Tuesday, September 25, 2018

How College Debate Explains Ted Cruz


Beto saying Cruz was "working for the clampdown" is the kind of pop culture reference I would have made in a 1990s debate round, and so I tip my hat

Ted Cruz does not have the kind of personality that puts people at ease. Successful politicians must first and foremost be likable, not inspire Zodiac killer memes. Nevertheless Cruz stands at the heights of national politics.

What explains this?

The keys to Cruz’s combination of effectiveness and creepiness can be found in his time as a college debater. I have insight into this obscure world, where I competed for four years for a much less vainglorious university than Princeton. When I read an article in the New York Times in 2015 by Jason Horowitz about Cruz’s time on the debate circuit I suddenly realized why I found his uncanny affect and florid rhetorical style so eerily familiar. 

There are many different debate formats, both Cruz and I competed in parliamentary style (at the same tournament once, even). In “parly” teams debate a resolution provided only 15 minutes before the round begins. Debaters thus must be nimble, resourceful, and able to access personal knowledge in the absence of ready evidence. Such skills translate well to the world of politics.

The emphasis on persuasion over evidence can obviously lead to chicanery.  I once witnessed a team win a crucial round by saying that hospice care involves forced lobotomies. If a debater says something exaggerated or untruthful, but keeps hammering at it with absolute conviction, that person will go far. If their opponents spend all of their speaking time disputing the facts, they have de facto put themselves on the defensive, the surest way to lose a debate round. Cruz obviously learned these dark arts well. For example, he has had the audacity to claim he had nothing to do with a government shutdown he clearly instigated back in 2013. Or just look at his recent debate with Beto O'Rourke, where he claimed without a quiver of doubt that Martin Luther King would somehow be opposed to black athletes protesting against police brutality during the national anthem.

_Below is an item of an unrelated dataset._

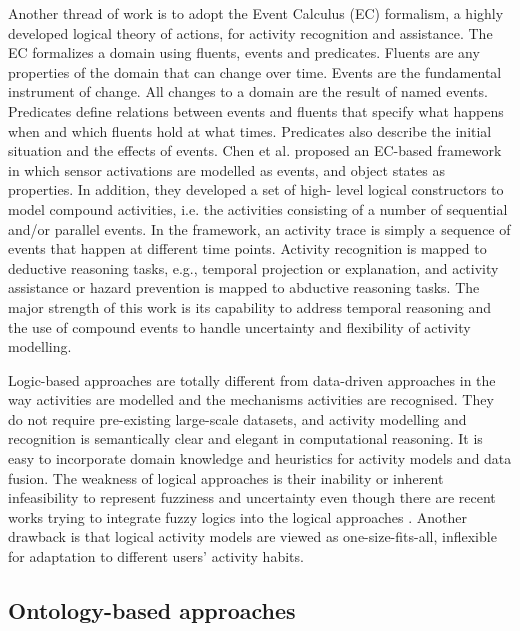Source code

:Another thread of work is to adopt the Event Calculus (EC) \cite{Shanahan1997} formalism, a highly developed logical theory of actions, for activity recognition and assistance. The EC formalizes a domain using fluents, events and predicates. Fluents are any properties of the domain that can change over time. Events are the fundamental instrument of change. All changes to a domain are the result of named events. Predicates define relations between events and fluents that specify what happens when and which fluents hold at what times. Predicates also describe the initial situation and the effects of events. Chen et al. \cite{Chen2008} proposed an EC-based framework in which sensor activations are modelled as events, and object states as properties. In addition, they developed a set of high- level logical constructors to model compound activities, i.e. the activities consisting of a number of sequential and/or parallel events. In the framework, an activity trace is simply a sequence of events that happen at different time points. Activity recognition is mapped to deductive reasoning tasks, e.g., temporal projection or explanation, and activity assistance or hazard prevention is mapped to abductive reasoning tasks. The major strength of this work is its capability to address temporal reasoning and the use of compound events to handle uncertainty and flexibility of activity modelling. 

Logic-based approaches are totally different from data-driven approaches in the way activities are modelled and the mechanisms activities are recognised. They do not require pre-existing large-scale datasets, and activity modelling and recognition is semantically clear and elegant in computational reasoning. It is easy to incorporate domain knowledge and heuristics for activity models and data fusion. The weakness of logical approaches is their inability or inherent infeasibility to represent fuzziness and uncertainty even though there are recent works trying to integrate fuzzy logics into the logical approaches \cite{Almeida2012}. Another drawback is that logical activity models are viewed as one-size-fits-all, inflexible for adaptation to different users’ activity habits.

\subsection{Ontology-based approaches}
\label{subsec:soa:ontology}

Beyond his dissembling, Cruz’s manner of speaking is unsettling because he is still arguing to a debate judge. Debate judges tend to be debate coaches or debaters who must be persuaded according to the game’s unwritten rules. Those judges only consider arguments made in the round, not their own common sense. They write down every argument made, meaning that “dropping” an opponent’s argument can lose a round. This encourages a shotgun approach where debaters blast opponents with too many arguments to answer. One way to deflect this strategy is to keep changing the subject when pressed, a strategy I have witnessed Cruz use more than once. In any case, this is not a way that normal people argue, and debaters who have been trained in the rules of the game like Cruz have a hard time breaking the habit.

Cruz’s oddest rhetorical ticks are also familiar from my college debate days. Debaters commonly pepper their speeches with pop cultural references to add levity and charm judges. Since we were huge nerds judged by huge nerds, the references could be obscure or maladroit. Cruz can’t help himself from making such allusions. Take, for instance, his assertion that the Republicans were like Bart, Homer, Marge, and Maggie Simpson, and the Democrats were like Lisa. I laughed when I heard this because it sounded like something straight out of a 1990s debate round, right down to the fact that The Simpsons is among that decade’s biggest cultural touchstones. (His statement about Beto O’Rourke bringing “tofu, silicone, and dyed hair” to Texas was just plain weird, though.)

Even Cruz’s campaign ad featuring a “humorous” song putting down Beto O’Rourke because of his name makes sense as a college debate strategy. The parliamentary debate format tried to mimic aspects of debate in English Parliament, including witty put-downs of one’s opponent. If the jokes landed, judges would accept mockery of opponents. This is an aspect of college debate that tripped Cruz up, and he still seems to have a hard time sticking the punch line. Just recall his characterization of O’Rourke as a “Triple Meat Whataburger Liberal.”

However, O’Rourke ought to be prepared for someone who can bend the facts with absolute conviction, distract with shotgun blasts of rhetoric, and change the subject whenever caught in a tight spot. Cruz’s time as a college debater may have made it difficult for him to talk like a normal human being, but it also gave him powerful abilities that other politicians crave. Based on the first debate, it seems that Beto figured out how to keep from getting distracted and kept pushing his message forward.

On the debate circuit we used to joke about people we called “lifers.” They loved debate so much, they just couldn’t give it up after graduation, so they became coaches or perennial judges. In the case of one such lifer we used to joke with him by tapping our arms like heroin user preparing a vein for an injection. Their lust for debate was as intense as a drug addict’s need for junk, a compulsion rather than a choice. Sometimes these debaters, like Cruz, would come back and compete at the Worlds tournament while they were in law school. (That was the tournament at Princeton, in 1995, where I also competed.) It is obvious that Cruz is a lifer in his own way, but instead of judging rounds he is continuing to compete by other means in the political realm. The same arcane approach that makes him so off-putting is paradoxically the key to his success, and one key to understanding how to defeat him.